2. Verfahren nach Anspruch 1,
dadurch gekennzeichnet,
dass das Schüttgut und das Bindemittel vorgemischt auf die Baustelle geliefert oder dort
vorgemischt werden.
3. Verfahren nach Anspruch 1,
dadurch gekennzeichnet,
dass das Schüttgut und das Bindemittel getrennt auf die Baustelle geliefert und zusammen
mit dem zugeführten Wasser gemischt werden.
4. Verfahren nach einem der Ansprüche 1 bis 3,
dadurch gekennzeichnet,
dass die als Außenabschluss (Sa) und Innenabschluss (Si) verwendeten Mauerplatten (10a
und 10i) mittels Abstandshalter (30) auf dem der gewünschten Mauerstärke entsprechenden
Außenabstand gehalten werden.
5. Verfahren nach einem der Ansprüche 1 bis 4,
dadurch gekennzeichnet,
dass vor dem Einbringen der Füllmasse in die Schalung (S) und die Mauerplatten (10a, 10i)
des Außen- und/oder Innenabschlusses (Sa, Si) Installationselemente (11) und/oder
Bewehrungen (12) eingebracht und festgelegt werden.
6. Verfahren nach einem der Ansprüche 1 bis 5,
dadurch gekennzeichnet,
dass die Schalung (S) im Bereich von Mauerecken aus Außeneck-Mauerplatten (10ea) und Inneneck-Mauerplatten
(10ei) erstellt wird.
7. Verfahren nach einem der Ansprüche 1 bis 6,
dadurch gekennzeichnet,
dass die Schalung (S) im Abzweigbereich von Zwischenwänden aus Abzweig-Mauerplatten (10zw)

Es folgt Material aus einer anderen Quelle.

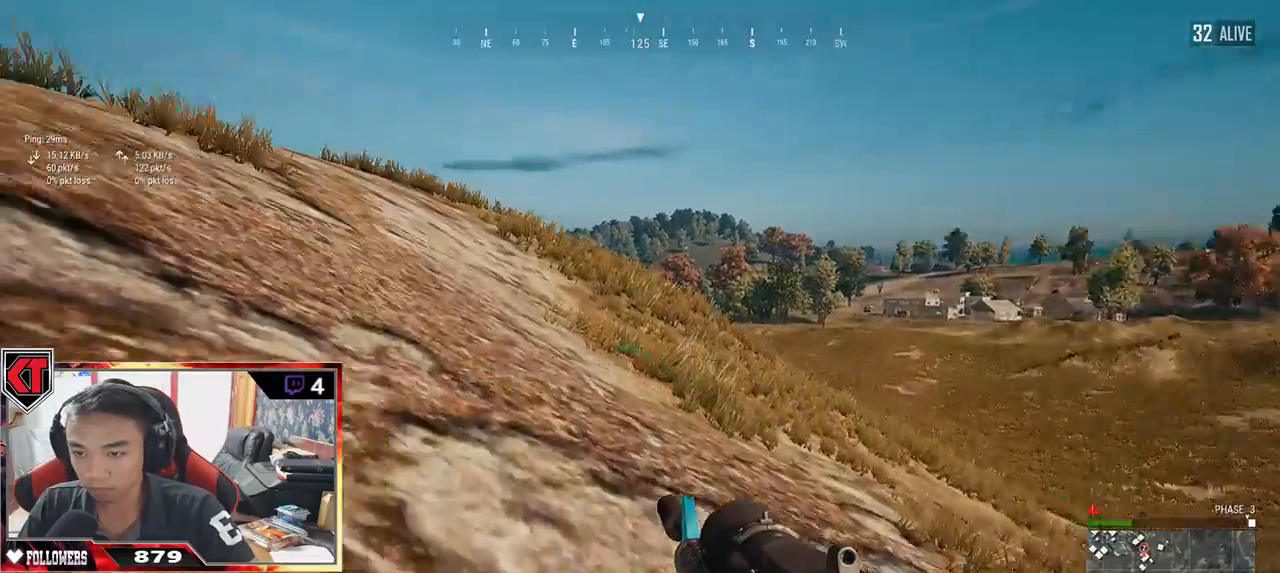
{"keys": ["shift", "w"], "mouse": [], "events": [[50, "shift", "down"]]}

oder zwei Inneneck-Mauerplatten (10ei) erstellt wird.
8. Verfahren nach einem der Ansprüche 1 bis 7,
dadurch gekennzeichnet,
dass der Außenabschluss (Sa) aus Mauerplatten (10a) gebildet wird, die sich über eine
Stockwerkshöhe erstrecken, während der Innenabschluss (Si) aus Mauerplatten (10i)
gebildet wird, die sich nur über einen Bruchteil (z.B. ¼ bis 1/3) einer Stockwerkshöhe erstrecken.
9. Verfahren nach einem der Ansprüche 1 bis 8,
dadurch gekennzeichnet,
dass der Außenabschluss (Sa) und der Innenabschluss (Si) mit aufeinander ausgerichteten
Ausnehmungen (AN) für Fenster, Türen und dgl. versehen werden und
dass im Bereich dieser Ausnehmungen (AN) die Mauerplatten (10a, 10i) des Außenabschlusses
(Sa) und des Innenabschlusses (Si) mittels eingesetzter oder aufgesetzter Mauerabschlussplatten
(10ab) miteinander verbunden werden.
10. Verfahren nach Anspruch 9,
dadurch gekennzeichnet,
dass die Mauerplatten (10a, 10i), die Außeneck-Mauerplatten (10ea), die Inneneck-Mauerplatten
(10ei), die Abzweig-Mauerplatten (10zw) und die Mauerabschlussplatten (10ab) an ihren
Stoßstellen zumindest teilweise ineinandergreifend verzahnt und/oder verklebt werden.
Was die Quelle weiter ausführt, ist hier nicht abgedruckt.